Additionally, there are resources which currently return a prefixed URI used by Jira Service Management, e.g. /servicedesk/customershim/secure/attachment/*
and /servicedesk/customershim/secure/thumbnail/*
. These will also be transitioned to a new REST API which will be referenced here once the API has been finalised.
Before
{
"id": 10000,
"self": "https://your-domain.atlassian.net/rest/api/3/attachments/10000",
"filename": "picture.jpg",
"content": "https://your-domain.atlassian.net/jira/secure/attachments/10000/picture.jpg",
"thumbnail": "https://your-domain.atlassian.net/jira/secure/thumbnail/10000/picture.jpg"
}
After
{
"id": 10000,
"self": "https://your-domain.atlassian.net/rest/api/3/attachments/10000",
"filename": "picture.jpg",
"content": "https://your-domain.atlassian.net/rest/api/3/attachment/content/10000",
"thumbnail": "https://your-domain.atlassian.net/rest/api/3/attachment/thumbnail/10000"
}
Affected operations
The following operations referencing the secure/attachments
and secure/thumbnail
resources are affected by this change:
-
Get attachment metadata - GET
/rest/api/3/attachment/{id}
-
Get issue - GET
/rest/api/3/issue/{issueIdOrKey}
-
Search for issues using JQL (GET) - GET
/rest/api/3/search
-
Search for issues using JQL (POST) - POST
/rest/api/3/search
)
Why is it changing?
OAuth scopes were not being correctly enforced for app developers who were following the above resources in REST responses.
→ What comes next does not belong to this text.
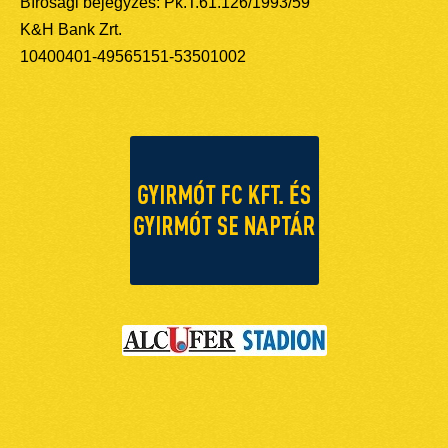
Bírósági bejegyzés: Pk.T.61.126/1993/59
K&H Bank Zrt.
10400401-49565151-53501002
Additionally there was no clear documentation available for developers who wish to consume these APIs.
What do I need to do?
If you are a developer who is following links in REST responses to request one of the above APIs, you’ll need to ensure you have declared the appropriate OAuth scope in your app descriptor. Otherwise a 403
error will be returned attempting to request the resource.
By when do I need to do it?
Changes will begin rolling out to the Jira ecosystem beta group from November 9, 2021.
These resources will be rolled out independently and we expect all APIs to reach 100% of production instances by January 14, 2022.